Article from: http://www.cnblogs.com/renyb/p/3698664.html
Three factors for calculating disk IOPS: 1, read/write for RAID type with IOPS calculation formula for different RAID types:
RAID type |
Formula |
RAID5, RAID3 |
Drive iops=read ioPS + 4*write ioPS |
RAID6 |
Drive iops=read ioPS + 6*write ioPS |
RAID1, RAID10 |
Drive iops=read ioPS + 2*write ioPS |
2, hard disk type IOPS value different disk type IOPS:
Hard disk Type |
IOPS |
FC 15K RPM |
180 |
FC 10K RPM |
140 |
SAS 15K RPM |
180 |
SAS 10K RPM |
150 |
SATA 10K RPM |
290 |
SATA 7.2K RPM |
80 |
SATA 5.4K RPM |
40 |
Flash Drive |
2500 |
3, the specific business system of reading and writing than the second, case
1 Business requirements: 10TB FC 15K rpm storage space, to meet 6000 IOPS, calculate raid5,raid10 How many pieces of hard disk required respectively.

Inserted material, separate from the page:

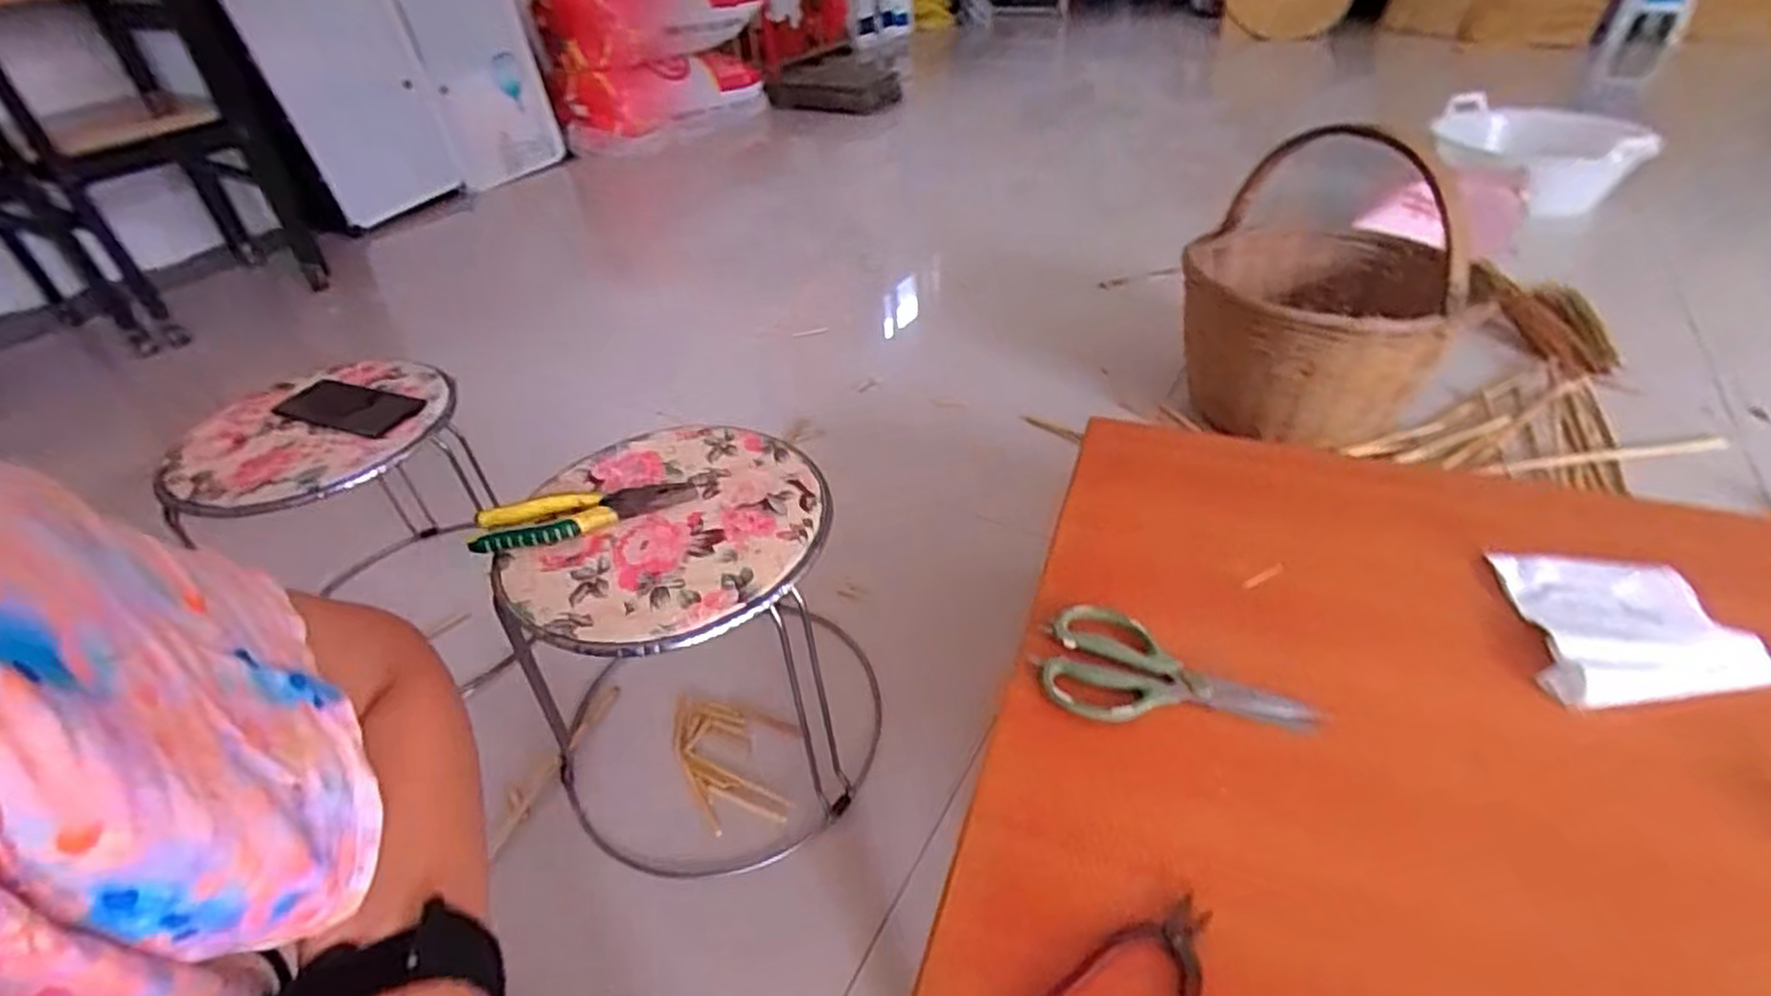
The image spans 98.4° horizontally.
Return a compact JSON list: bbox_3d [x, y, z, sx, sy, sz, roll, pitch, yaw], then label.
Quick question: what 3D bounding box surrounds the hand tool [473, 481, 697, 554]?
[{"bbox_3d":[-0.268,0.013,0.683,0.192,0.018,0.052,-14,40,-12],"label":"hand tool"}]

First you need to know the percentage of read and write operations in I/O. Assuming that the read/write ratio in 6000 ioPS is 2:1 different RAID types Drive hard disk actual IOPS load is as follows:
RAID10: (2/3) *6000+2* (1/3) *6000= 8000 IOPS
RAID5: (2/3) *6000+4* (1/3) *6000=12000 IOPS
Refer to the IOPS values for different hard disk types to calculate how many disks are required:
raid10:8000/180 = 45 block
raid5:12000/180 = 67 Block
2 A RAID5 is made up of 5 500G 10K rpm FC disks, which translates the maximum iops that RAID supports and the IOPS that can be provided to front-end applications.

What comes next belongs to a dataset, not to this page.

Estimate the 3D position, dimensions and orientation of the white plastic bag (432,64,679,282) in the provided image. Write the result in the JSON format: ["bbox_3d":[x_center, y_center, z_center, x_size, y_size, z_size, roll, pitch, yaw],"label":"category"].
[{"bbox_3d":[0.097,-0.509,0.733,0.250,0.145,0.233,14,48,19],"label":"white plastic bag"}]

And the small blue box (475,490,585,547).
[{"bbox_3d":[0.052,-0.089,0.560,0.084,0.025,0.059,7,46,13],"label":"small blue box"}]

First 10K rpm FC disk, the IOPS of the single disk is 140, 5 disk maximum IOPS value is 700.
Assuming the read/write ratio is 2:1, the IOPS that can be supplied to the front-end application are:
(2/3) *x+4* (1/3) *x = 2*x = x=350 The ioPS available to front-end applications is 350.